GDPR to trigger change in Mideast travel trade
Travel trade entities need to evaluate and reinforce their information management systems to avoid the risk of data breaches.
Dubai - Sweeping EU rule brings unprecedented protection of data
The European Union's General Data Protection Regulation (GDPR), which went live from May 25, 2018, should sound as a clarion call for Middle East travel trade companies to overhaul their data protection and privacy policies and their execution processes. This is of particular importance to companies which are in travel and visa facilitation services, simply because these companies are privy to a large amount of personal data. The GDPR regulations are meant to protect the privacy and personal information rights of individuals and data breaches can attract heavy fines.
While many Middle East businesses dealing with an EU counterpart come under the GDPR regime, in the case of travel trade, the impact of GDPR is far more pervasive. For instance, any outbound traveller to any of the Schengen and UK destinations from Middle East and North Africa, irrespective of nationality, is also covered under the sweeping data protection and privacy rights regulation by virtue of applying for a Schengen or UK visa. This makes it critical for travel trade entities to evaluate and reinforce their information management systems to avoid the risk of data breaches, particularly because citizens and expatriates alike from the UAE and GCC travel to European destinations in large numbers. If we take a count of our business alone, we processed over 1.6 million visa applications to Europe from across Mena countries, a lion's share of it coming from the GCC. This obviously made it imperative for us to put in fool-proof systems already in earlier years well in advance of the new legislation and we are now one of the 15 per cent of companies globally that are GDPR-compliant.
The GDPR law was enacted two years ago while its enforcement across all 28 EU countries came into effect last month. The legislation raises the standards of personal data privacy across not just Europe but across the world by changing the rules of companies that collect, store or process user information. Every company that operates in Europe, or has European users is required to comply with the GDPR standards.
The fact is that GDPR has become the global benchmark for privacy and data protection globally with strong chance of it being followed as a framework in other geographies of the world. In this light, it is better that business houses in the Middle East look at this as an opportunity to enhance their processes and systems to ensure increased data protection and privacy.

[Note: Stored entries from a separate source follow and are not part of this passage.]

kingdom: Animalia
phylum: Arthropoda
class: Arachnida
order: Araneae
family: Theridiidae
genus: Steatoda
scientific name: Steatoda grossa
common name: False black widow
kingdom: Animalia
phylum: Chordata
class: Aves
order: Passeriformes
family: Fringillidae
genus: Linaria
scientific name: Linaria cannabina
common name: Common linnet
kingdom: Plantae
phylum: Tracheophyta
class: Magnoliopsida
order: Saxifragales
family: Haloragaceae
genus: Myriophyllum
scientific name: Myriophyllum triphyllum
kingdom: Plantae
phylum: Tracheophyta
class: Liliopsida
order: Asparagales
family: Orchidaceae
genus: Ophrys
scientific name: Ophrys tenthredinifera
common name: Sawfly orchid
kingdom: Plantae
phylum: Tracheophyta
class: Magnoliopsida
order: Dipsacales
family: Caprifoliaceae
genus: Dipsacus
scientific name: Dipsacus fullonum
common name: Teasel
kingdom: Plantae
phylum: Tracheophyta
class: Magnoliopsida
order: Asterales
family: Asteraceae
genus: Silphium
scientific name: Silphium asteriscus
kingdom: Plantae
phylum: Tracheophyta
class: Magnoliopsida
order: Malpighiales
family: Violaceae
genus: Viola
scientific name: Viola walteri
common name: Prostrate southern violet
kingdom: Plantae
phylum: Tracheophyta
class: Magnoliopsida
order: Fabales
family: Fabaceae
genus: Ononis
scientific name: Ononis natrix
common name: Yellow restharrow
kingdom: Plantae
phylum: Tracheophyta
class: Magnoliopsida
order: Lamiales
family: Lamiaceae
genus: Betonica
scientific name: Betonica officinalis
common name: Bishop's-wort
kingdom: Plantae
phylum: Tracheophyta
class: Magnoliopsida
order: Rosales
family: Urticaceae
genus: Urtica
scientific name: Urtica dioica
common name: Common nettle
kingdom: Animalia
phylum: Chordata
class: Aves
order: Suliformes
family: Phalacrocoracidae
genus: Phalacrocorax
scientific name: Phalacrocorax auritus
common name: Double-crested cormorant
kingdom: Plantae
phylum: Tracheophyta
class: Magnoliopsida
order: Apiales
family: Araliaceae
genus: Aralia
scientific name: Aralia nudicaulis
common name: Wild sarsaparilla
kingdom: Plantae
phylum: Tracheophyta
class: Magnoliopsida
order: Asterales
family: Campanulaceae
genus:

The sweeping scope of GDPR which encompasses right to access data, modification and erasure, right to object to automate processing or even to restrict processing, among others, brings in an unprecedented level of data protection and data ownership rights. It even strictly controls targeted emails unless there is explicit consent from an individual at the receiving end. Companies will have to review their systems and make sure there are no loopholes for data leakage. For us, even though we do not store data beyond the application process as per policy given by respective client governments, we had to change and review our process paths. This included deploying a state-of-the-art website cookie preference centre that allows users to choose what cookies they want in their browser to the creation of a dedicated communication channel for applicants to find out how their personal data is used and to answer their queries. Extensive training of our staff has also been part of our preparations.
We are also looking at having impartial data protection champions across the regions we operate from, including in the Mena. I am sure many companies in the region would also have done GAP analyses and are looking at GDPR compliance as a means to strengthen their data and privacy norms, and naturally so since the new regulation is a harbinger of change.
The writer is group data protection officer at VFS Global. Views expressed are his own and do not reflect the newspaper's policy.